▶ **WHAT YOU WILL DO**:
Transcribe the data from its first line through the line that contains "na Semana Internacional da", inclusive, keeping each line unchanged.

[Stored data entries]
[Start of section]

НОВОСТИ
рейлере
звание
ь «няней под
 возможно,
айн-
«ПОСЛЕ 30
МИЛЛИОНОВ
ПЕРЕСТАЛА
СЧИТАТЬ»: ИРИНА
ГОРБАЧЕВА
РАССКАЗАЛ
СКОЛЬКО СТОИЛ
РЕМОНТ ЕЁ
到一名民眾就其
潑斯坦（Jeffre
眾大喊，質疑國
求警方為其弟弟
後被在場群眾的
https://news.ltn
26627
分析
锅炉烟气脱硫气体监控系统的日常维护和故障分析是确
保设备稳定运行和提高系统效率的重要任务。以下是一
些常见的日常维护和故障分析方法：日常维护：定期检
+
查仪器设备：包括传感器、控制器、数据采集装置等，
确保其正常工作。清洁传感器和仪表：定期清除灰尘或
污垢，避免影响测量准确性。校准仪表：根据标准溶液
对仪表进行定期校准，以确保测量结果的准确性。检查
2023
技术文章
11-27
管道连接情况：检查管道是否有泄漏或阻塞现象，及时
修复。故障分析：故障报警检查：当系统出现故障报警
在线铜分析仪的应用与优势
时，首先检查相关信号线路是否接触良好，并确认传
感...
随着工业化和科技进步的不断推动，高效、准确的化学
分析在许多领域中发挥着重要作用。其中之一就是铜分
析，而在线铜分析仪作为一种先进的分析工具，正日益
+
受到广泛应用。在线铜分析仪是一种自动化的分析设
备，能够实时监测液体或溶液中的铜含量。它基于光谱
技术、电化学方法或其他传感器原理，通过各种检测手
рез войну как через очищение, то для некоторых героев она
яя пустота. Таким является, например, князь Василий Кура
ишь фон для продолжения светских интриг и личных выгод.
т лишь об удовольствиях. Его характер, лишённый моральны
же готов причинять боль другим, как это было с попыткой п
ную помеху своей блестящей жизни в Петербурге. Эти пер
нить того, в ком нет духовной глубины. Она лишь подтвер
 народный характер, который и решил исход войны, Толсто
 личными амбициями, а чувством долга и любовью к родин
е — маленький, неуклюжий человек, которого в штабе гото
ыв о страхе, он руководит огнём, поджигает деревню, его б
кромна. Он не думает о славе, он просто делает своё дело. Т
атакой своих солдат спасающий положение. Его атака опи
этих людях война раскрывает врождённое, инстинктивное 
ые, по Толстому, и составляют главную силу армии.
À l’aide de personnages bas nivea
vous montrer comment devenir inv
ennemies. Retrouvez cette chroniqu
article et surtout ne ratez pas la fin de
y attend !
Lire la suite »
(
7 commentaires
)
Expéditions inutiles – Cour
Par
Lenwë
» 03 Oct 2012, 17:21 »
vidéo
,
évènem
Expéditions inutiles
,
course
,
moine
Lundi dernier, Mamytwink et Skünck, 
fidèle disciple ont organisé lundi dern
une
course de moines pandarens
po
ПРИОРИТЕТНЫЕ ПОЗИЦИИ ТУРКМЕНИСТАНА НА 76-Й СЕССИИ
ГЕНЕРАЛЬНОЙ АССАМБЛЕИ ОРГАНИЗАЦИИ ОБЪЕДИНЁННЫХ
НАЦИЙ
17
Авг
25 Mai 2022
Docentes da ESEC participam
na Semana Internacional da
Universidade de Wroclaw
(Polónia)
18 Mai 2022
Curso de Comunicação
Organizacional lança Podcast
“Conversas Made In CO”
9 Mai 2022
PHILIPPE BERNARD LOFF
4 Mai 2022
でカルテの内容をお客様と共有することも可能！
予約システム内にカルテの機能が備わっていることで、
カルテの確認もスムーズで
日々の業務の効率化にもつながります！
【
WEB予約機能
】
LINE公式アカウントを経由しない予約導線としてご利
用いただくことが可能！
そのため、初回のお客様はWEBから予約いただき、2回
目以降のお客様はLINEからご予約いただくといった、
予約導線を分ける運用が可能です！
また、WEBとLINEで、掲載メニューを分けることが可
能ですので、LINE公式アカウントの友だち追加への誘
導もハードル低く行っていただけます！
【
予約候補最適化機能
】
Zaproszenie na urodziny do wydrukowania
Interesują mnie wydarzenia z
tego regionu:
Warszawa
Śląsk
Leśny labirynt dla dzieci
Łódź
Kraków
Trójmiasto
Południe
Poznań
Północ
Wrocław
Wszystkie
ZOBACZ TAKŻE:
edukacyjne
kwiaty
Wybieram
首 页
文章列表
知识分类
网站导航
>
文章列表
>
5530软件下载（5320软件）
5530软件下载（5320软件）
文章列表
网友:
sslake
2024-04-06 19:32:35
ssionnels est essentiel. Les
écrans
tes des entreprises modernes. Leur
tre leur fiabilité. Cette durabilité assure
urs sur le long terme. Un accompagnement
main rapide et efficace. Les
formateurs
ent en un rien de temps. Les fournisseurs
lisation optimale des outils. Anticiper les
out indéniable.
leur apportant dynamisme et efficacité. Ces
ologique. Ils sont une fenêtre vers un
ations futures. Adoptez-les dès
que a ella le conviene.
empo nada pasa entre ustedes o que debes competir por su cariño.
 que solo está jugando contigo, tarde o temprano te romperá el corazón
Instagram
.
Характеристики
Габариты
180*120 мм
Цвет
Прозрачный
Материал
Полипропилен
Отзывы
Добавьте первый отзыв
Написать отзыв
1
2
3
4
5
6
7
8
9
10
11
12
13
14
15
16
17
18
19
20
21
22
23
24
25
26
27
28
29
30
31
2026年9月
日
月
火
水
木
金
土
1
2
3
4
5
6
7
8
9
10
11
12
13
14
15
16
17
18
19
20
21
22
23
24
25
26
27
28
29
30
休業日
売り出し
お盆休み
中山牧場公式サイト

[End of section]

▶ **EXERCISE RESULT**:
НОВОСТИ
рейлере
звание
ь «няней под
 возможно,
айн-
«ПОСЛЕ 30
МИЛЛИОНОВ
ПЕРЕСТАЛА
СЧИТАТЬ»: ИРИНА
ГОРБАЧЕВА
РАССКАЗАЛ
СКОЛЬКО СТОИЛ
РЕМОНТ ЕЁ
到一名民眾就其
潑斯坦（Jeffre
眾大喊，質疑國
求警方為其弟弟
後被在場群眾的
https://news.ltn
26627
分析
锅炉烟气脱硫气体监控系统的日常维护和故障分析是确
保设备稳定运行和提高系统效率的重要任务。以下是一
些常见的日常维护和故障分析方法：日常维护：定期检
+
查仪器设备：包括传感器、控制器、数据采集装置等，
确保其正常工作。清洁传感器和仪表：定期清除灰尘或
污垢，避免影响测量准确性。校准仪表：根据标准溶液
对仪表进行定期校准，以确保测量结果的准确性。检查
2023
技术文章
11-27
管道连接情况：检查管道是否有泄漏或阻塞现象，及时
修复。故障分析：故障报警检查：当系统出现故障报警
在线铜分析仪的应用与优势
时，首先检查相关信号线路是否接触良好，并确认传
感...
随着工业化和科技进步的不断推动，高效、准确的化学
分析在许多领域中发挥着重要作用。其中之一就是铜分
析，而在线铜分析仪作为一种先进的分析工具，正日益
+
受到广泛应用。在线铜分析仪是一种自动化的分析设
备，能够实时监测液体或溶液中的铜含量。它基于光谱
技术、电化学方法或其他传感器原理，通过各种检测手
рез войну как через очищение, то для некоторых героев она
яя пустота. Таким является, например, князь Василий Кура
ишь фон для продолжения светских интриг и личных выгод.
т лишь об удовольствиях. Его характер, лишённый моральны
же готов причинять боль другим, как это было с попыткой п
ную помеху своей блестящей жизни в Петербурге. Эти пер
нить того, в ком нет духовной глубины. Она лишь подтвер
 народный характер, который и решил исход войны, Толсто
 личными амбициями, а чувством долга и любовью к родин
е — маленький, неуклюжий человек, которого в штабе гото
ыв о страхе, он руководит огнём, поджигает деревню, его б
кромна. Он не думает о славе, он просто делает своё дело. Т
атакой своих солдат спасающий положение. Его атака опи
этих людях война раскрывает врождённое, инстинктивное 
ые, по Толстому, и составляют главную силу армии.
À l’aide de personnages bas nivea
vous montrer comment devenir inv
ennemies. Retrouvez cette chroniqu
article et surtout ne ratez pas la fin de
y attend !
Lire la suite »
(
7 commentaires
)
Expéditions inutiles – Cour
Par
Lenwë
» 03 Oct 2012, 17:21 »
vidéo
,
évènem
Expéditions inutiles
,
course
,
moine
Lundi dernier, Mamytwink et Skünck, 
fidèle disciple ont organisé lundi dern
une
course de moines pandarens
po
ПРИОРИТЕТНЫЕ ПОЗИЦИИ ТУРКМЕНИСТАНА НА 76-Й СЕССИИ
ГЕНЕРАЛЬНОЙ АССАМБЛЕИ ОРГАНИЗАЦИИ ОБЪЕДИНЁННЫХ
НАЦИЙ
17
Авг
25 Mai 2022
Docentes da ESEC participam
na Semana Internacional da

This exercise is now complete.